The problem is that the types of data commonly used to train language models could be used in the near future — as early as 2026, according to a paper by researchers at Epoch, a yet-to-be-peer-reviewed AI research and prediction organization. The problem arises because as researchers build more powerful models with greater capabilities, they need to find more and more text to train on. Researchers of large language models are increasingly concerned that they will run out of this kind of data, says Teven Le Scaau, a researcher at the artificial intelligence company Hugging Face, who was not involved in the Epoch work.
Part of the problem is that AI researchers filter the data they use to train models into two categories: high quality and low quality. The line between the two categories can be blurred, says Pablo Villalobos, an Epoch staff writer and lead author of the article, but text from the former is considered better written and is often written by professional writers.
Data from low-quality categories consist of texts such as social media posts or comments on websites such as 4chan, and far outnumber data considered high-quality. Researchers typically only train models using data that falls into the high-quality category because that’s the type of language they want the models to reproduce. This approach has produced impressive results for large language models such as GPT-3.

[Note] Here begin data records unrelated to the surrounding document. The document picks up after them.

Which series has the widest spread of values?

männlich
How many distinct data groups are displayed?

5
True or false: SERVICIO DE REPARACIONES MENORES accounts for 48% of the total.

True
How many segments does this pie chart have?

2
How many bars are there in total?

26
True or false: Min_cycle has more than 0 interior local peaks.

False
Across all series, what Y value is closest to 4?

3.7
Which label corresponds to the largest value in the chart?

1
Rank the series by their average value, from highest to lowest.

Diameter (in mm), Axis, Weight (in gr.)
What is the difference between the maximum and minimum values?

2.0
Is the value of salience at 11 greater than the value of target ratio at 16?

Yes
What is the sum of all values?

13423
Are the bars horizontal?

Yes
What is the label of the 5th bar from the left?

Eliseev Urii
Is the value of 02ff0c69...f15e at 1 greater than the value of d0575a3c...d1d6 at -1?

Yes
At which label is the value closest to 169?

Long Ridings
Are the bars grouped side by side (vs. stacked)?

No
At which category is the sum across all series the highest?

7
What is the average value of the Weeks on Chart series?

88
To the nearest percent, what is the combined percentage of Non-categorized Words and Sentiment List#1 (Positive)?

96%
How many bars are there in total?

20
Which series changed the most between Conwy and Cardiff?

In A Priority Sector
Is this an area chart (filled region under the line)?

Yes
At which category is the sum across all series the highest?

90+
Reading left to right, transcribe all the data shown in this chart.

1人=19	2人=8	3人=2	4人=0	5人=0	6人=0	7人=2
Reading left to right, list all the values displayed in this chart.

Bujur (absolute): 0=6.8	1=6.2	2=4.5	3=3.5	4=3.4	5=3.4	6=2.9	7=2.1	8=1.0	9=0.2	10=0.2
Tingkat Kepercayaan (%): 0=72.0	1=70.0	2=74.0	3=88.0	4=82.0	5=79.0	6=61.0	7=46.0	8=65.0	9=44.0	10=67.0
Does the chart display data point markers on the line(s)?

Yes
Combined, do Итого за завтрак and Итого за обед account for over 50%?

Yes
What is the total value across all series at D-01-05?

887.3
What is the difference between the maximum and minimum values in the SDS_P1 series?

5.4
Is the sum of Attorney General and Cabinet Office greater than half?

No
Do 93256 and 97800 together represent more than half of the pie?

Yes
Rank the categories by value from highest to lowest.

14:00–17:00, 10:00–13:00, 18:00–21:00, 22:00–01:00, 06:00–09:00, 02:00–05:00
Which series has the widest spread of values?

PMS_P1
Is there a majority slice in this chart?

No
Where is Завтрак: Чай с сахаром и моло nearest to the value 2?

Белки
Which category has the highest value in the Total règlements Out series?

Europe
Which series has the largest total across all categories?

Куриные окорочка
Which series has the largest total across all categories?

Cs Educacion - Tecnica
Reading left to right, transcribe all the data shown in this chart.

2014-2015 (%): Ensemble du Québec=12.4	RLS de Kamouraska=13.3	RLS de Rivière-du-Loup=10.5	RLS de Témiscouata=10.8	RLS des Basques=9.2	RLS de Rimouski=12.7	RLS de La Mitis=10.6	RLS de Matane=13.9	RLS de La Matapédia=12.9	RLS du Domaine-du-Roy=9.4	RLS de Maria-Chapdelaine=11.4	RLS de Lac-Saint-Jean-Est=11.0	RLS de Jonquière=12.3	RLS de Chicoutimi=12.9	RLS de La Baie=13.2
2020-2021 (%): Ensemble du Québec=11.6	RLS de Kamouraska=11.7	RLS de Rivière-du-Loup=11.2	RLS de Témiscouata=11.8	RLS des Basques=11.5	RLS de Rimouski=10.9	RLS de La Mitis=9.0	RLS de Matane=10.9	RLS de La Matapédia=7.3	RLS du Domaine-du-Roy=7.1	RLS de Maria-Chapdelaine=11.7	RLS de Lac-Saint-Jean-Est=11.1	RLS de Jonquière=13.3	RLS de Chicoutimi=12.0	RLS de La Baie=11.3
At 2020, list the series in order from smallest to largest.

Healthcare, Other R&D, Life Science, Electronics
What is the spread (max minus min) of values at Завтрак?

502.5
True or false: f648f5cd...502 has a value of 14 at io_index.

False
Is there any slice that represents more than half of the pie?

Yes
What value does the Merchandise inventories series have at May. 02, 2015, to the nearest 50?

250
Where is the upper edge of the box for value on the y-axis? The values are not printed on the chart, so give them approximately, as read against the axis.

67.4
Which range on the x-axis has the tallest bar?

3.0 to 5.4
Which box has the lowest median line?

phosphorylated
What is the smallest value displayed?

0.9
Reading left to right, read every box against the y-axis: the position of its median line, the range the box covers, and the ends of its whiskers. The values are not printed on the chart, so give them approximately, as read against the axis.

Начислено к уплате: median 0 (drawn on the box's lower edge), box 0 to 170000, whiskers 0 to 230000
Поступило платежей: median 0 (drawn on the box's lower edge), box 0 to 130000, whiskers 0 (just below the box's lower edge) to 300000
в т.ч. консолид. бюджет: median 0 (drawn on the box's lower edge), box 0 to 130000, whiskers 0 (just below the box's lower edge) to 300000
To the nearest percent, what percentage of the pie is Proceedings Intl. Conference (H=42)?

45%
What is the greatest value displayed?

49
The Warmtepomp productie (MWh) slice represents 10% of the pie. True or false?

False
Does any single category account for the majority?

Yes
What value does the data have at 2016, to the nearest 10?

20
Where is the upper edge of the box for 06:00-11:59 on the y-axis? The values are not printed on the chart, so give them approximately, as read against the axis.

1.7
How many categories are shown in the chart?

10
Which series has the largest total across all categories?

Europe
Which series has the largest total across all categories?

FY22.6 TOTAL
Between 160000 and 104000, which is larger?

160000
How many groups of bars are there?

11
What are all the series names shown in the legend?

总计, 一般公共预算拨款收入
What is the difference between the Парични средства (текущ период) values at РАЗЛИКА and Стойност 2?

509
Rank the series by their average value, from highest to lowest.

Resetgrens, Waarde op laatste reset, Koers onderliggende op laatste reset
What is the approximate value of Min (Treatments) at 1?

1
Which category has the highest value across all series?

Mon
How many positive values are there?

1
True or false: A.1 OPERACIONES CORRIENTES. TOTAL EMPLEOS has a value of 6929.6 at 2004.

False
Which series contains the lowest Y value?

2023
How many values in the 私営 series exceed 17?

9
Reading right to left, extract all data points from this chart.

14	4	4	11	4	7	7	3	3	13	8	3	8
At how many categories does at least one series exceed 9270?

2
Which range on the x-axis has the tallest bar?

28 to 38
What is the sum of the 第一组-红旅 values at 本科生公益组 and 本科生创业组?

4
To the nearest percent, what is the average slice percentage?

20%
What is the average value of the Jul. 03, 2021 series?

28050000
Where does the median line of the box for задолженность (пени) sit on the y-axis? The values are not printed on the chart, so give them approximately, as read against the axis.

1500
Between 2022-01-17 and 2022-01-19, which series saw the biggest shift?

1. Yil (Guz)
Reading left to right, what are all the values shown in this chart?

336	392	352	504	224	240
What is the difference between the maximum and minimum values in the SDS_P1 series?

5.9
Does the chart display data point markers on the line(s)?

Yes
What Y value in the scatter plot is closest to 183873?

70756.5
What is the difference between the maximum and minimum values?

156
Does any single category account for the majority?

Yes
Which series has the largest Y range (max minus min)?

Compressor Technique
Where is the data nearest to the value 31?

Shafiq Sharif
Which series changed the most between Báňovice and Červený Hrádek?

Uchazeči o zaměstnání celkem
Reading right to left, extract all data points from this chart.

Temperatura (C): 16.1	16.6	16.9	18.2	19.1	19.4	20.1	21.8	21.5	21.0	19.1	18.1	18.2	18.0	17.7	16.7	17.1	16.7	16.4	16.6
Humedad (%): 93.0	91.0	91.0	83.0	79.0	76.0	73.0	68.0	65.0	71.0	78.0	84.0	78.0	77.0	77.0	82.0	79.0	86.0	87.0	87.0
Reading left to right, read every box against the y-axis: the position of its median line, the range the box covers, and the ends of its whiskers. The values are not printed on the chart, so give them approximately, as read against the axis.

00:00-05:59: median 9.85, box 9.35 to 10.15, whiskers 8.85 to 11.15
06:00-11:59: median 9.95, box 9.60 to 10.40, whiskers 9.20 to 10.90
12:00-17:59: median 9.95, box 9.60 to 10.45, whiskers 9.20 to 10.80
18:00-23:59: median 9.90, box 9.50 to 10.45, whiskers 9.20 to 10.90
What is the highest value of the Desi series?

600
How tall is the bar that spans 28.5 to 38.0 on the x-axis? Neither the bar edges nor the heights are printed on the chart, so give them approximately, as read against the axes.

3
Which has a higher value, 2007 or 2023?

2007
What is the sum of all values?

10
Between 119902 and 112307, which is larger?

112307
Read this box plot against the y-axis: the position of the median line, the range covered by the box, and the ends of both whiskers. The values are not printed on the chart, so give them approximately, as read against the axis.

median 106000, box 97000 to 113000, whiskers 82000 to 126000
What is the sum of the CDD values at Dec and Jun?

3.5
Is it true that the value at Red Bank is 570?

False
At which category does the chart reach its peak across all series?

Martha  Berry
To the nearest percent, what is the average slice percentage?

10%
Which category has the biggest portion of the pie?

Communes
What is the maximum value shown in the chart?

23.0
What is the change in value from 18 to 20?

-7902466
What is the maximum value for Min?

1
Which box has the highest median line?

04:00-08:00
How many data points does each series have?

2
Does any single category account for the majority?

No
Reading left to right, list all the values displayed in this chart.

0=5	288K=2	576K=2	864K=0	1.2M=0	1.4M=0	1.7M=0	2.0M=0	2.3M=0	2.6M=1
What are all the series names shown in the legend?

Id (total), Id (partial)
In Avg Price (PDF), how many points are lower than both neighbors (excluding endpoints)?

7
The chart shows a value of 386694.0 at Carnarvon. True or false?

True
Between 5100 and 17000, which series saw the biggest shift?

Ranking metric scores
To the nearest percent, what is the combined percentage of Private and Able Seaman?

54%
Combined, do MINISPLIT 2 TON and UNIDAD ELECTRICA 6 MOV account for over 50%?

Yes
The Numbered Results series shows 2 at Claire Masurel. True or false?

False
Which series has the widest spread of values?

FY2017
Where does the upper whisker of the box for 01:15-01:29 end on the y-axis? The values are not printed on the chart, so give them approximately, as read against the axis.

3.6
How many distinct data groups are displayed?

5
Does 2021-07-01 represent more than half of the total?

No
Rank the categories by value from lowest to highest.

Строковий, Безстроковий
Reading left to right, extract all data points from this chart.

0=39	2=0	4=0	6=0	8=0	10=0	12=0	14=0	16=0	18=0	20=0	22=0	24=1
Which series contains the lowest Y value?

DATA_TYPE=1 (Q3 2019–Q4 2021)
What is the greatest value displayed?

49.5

One way to overcome these data limitations could be to redefine what is defined as “low” and “high” quality, according to Swabha Swayamdipta, a professor of machine learning at the University of Southern California who specializes in dataset quality. If the lack of data prompts AI researchers to incorporate more diverse datasets into the training process, that will be a “net positive” for language models, says Swayamdipta.
Researchers can also find ways to extend the life of data used to train language models. Currently, large language models are trained on the same data only once due to performance and cost limitations. But you can train a model multiple times using the same data, says Swayamdipta.
Some researchers believe that bigger may not be better when it comes to language patterns. Percy Liang, a professor of computer science at Stanford University, says there is evidence that making models more efficient can improve their capabilities, not just increase their size.
“We saw how smaller models trained on higher quality data can outperform larger models trained on lower quality data,” he explains.